The present invention also relates to light source systems for use in virtual image display systems. In general, the virtual image display systems include a non-emissive, reflective microdisplay which forms a source object; an optical system which forms a magnified, virtual image of the source object from light reflected off the microdisplay; a light source system according to the present invention which produces light to illuminate the display system; and an illumination system which directs light from the light source system to the microdisplay. It is noted that the illumination system may be an illumination system as taught herein or may be a different illumination system.
An embodiment of a light source system according to the present invention comprises a light source body which includes a light entry surface across which light from a light source element enters the light source system, a light exit surface across which light is transmitted from the light source system to the illumination system, and a first diffusing/reflective region positioned opposite the light exit surface which includes an internally reflective surface and a diffusing region internal to the internally reflective surface, the diffusing region diffusing light which traverses the diffusing region.

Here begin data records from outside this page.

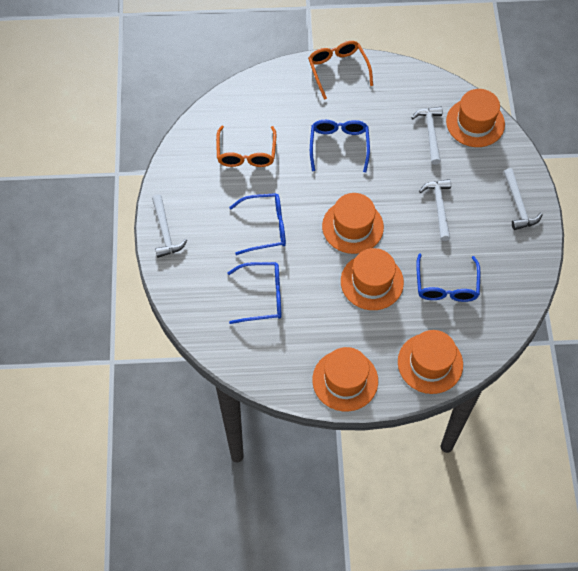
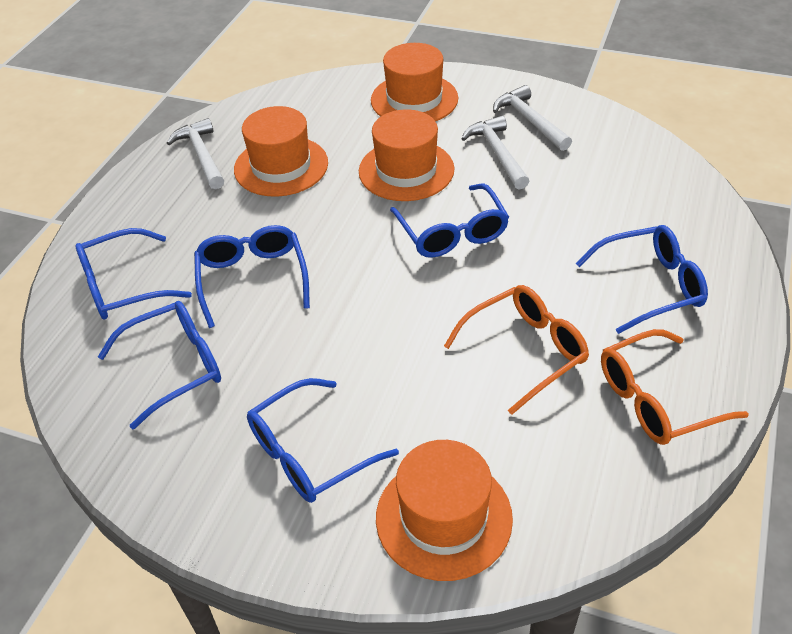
blue glasses: [227,262,282,324] [230,193,286,255] [310,120,370,172] [416,253,480,302] = 4 -> [76,228,192,320] [98,301,221,429] [194,225,310,328] [247,378,399,503] [390,183,509,258] [576,225,708,334] = 6
orange hat: [312,347,378,412] [322,193,384,254] [341,248,404,310] [398,330,463,394] [446,89,505,147] = 5 -> [234,106,328,197] [359,109,455,201] [371,43,458,121] [376,440,513,581] = 4
white hammer: [152,195,187,258] [412,107,442,165] [419,179,451,241] [504,168,543,230] = 4 -> [167,118,224,189] [461,116,529,189] [493,85,572,151] = 3

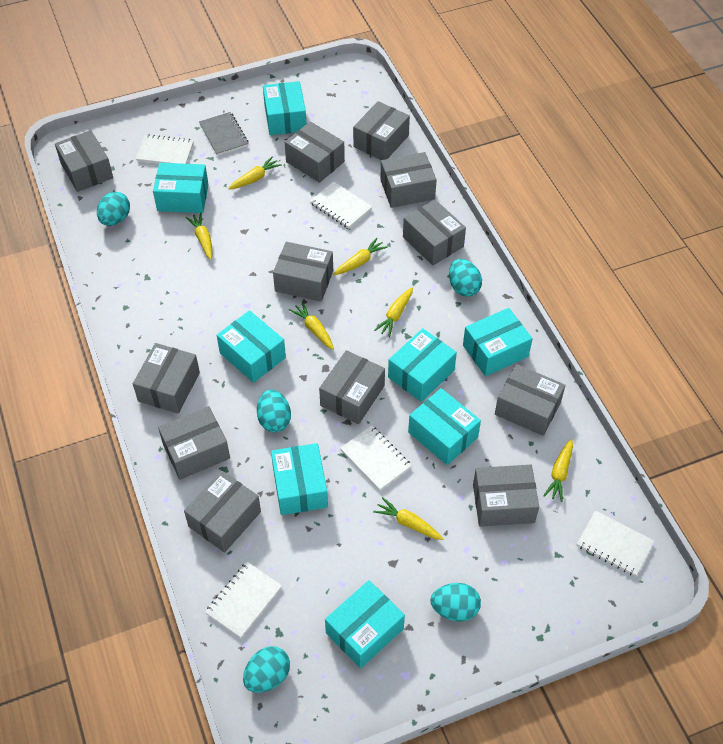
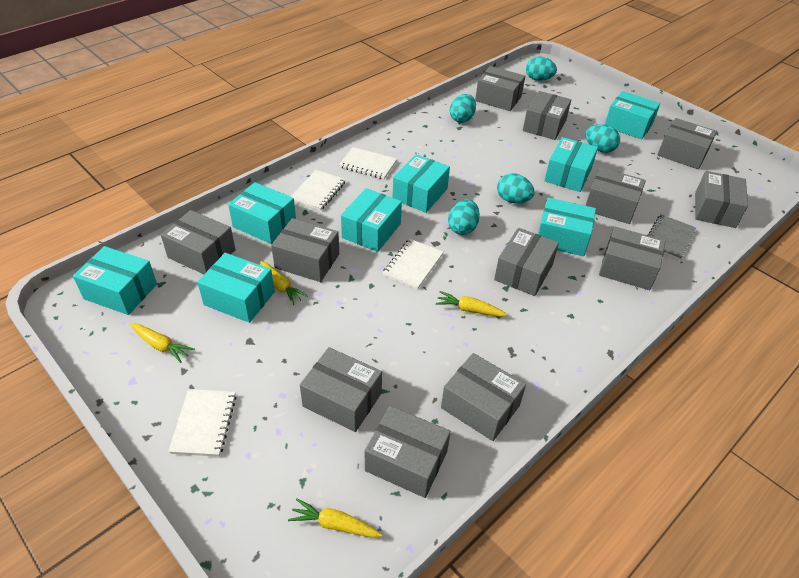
white notebook: [136,135,194,164] [205,562,282,638] [310,181,372,229] [340,425,412,491] [577,511,654,577] = 5 -> [168,389,237,457] [291,170,346,211] [339,147,397,179] [383,239,443,290] = 4
yellow carrot: [186,213,212,260] [228,156,282,189] [289,301,334,350] [334,238,388,275] [373,497,443,540] [374,287,413,337] [543,439,573,502] = 7 -> [130,323,195,363] [260,261,308,305] [288,498,383,538] [436,291,508,317] = 4

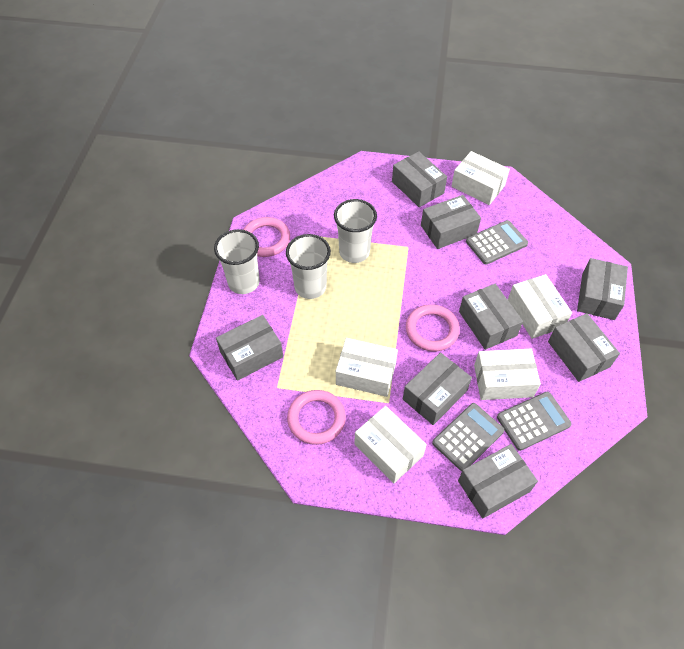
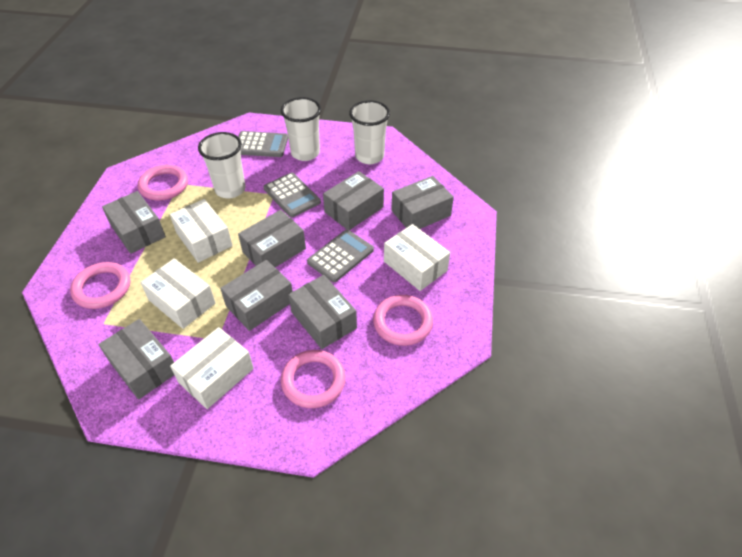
grey box: [216,315,283,381] [392,151,447,207] [403,353,472,425] [421,195,481,249] [458,444,538,519] [459,284,523,350] [548,313,620,382] [577,258,628,320] = 8 -> [98,319,174,399] [102,191,166,254] [220,260,293,331] [238,210,306,267] [288,275,357,349] [323,171,384,230] [391,176,454,229] = 7
pink ring: [243,217,290,257] [287,390,346,445] [406,304,460,351] = 3 -> [70,262,130,309] [138,165,188,201] [281,350,346,408] [373,295,433,346] = 4
white box: [336,338,398,397] [354,406,427,483] [451,151,510,205] [474,349,541,400] [508,274,572,339] = 5 -> [140,258,215,329] [170,199,233,263] [170,327,254,409] [384,224,450,291] = 4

According to this embodiment, all of the surfaces of the light source body other than the light entry surface and the light exit surface are preferably internally reflective and more preferably highly diffusely reflective.
In one variation, the light entry surface is orthogonal to the light exit surface. In this regard, light which enters through the light entry surface is first internally reflected before reaching and exiting the light exit surface. In this regard, the internally reflective surface of the first diffusing/reflective region and the light exit surface are preferably angled relative to each other so as to direct light to the light exit surface. The angle between the internally reflective surface of the first diffusing/reflective region and the light exit surface is preferably between about 10 degrees and 45 degrees, more preferably between about 10 degrees and 25 degrees, most preferably between about 11 degrees and 13 degrees. The internally reflective surface of the first diffusing/reflective region preferably has a length of at least 10-mm, more preferably between 10-14-mm. The light exit surface preferably has a length of at least 10-mm, more preferably between 10-12-mm.
According to any of the above variations, the light source system may further include one or more optical layers positioned between external to the light exit surface, the one or more optical layers performing one or more functions selected from the group consisting of columniation and polarization. In one variation, the one or more optical layers includes a plurality of optical layers where an air gap is positioned between adjacent optical layers.
The optical layers may include a first and a second collimators positioned external to the light exit surface. An air gap is preferably positioned between the first and second collimators. The first and second collimators are preferably at right angles relative to each other. A polarizer may also be positioned external to the light exit surface adjacent the collimators.